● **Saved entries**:

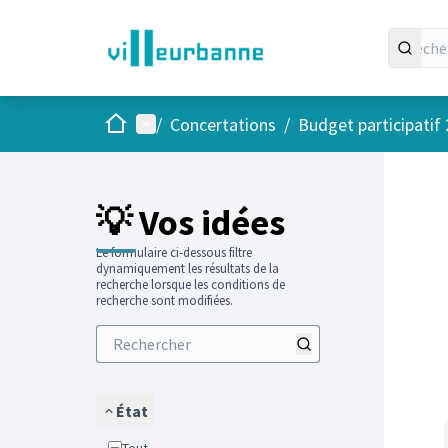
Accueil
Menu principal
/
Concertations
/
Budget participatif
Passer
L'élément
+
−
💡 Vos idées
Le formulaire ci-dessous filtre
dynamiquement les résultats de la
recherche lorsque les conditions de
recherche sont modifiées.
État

--

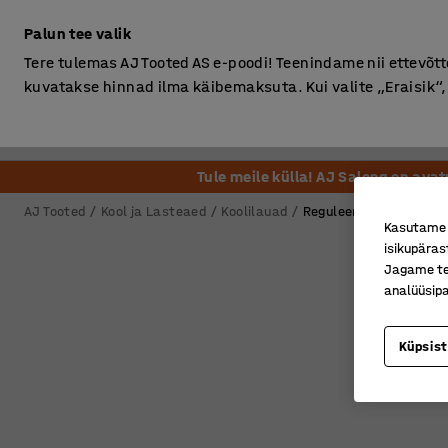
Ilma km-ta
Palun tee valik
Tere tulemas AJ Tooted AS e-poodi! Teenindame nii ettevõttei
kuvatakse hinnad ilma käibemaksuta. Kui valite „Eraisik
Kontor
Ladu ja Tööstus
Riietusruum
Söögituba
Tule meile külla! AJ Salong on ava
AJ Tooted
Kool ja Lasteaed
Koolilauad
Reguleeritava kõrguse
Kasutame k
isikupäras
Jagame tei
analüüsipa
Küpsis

● **WHAT IS EXPECTED**:
From the material above, collect every line that contains the string "recherche". Case counts.

● **OUTPUT OF THE EXERCISE**:
recherche lorsque les conditions de
recherche sont modifiées.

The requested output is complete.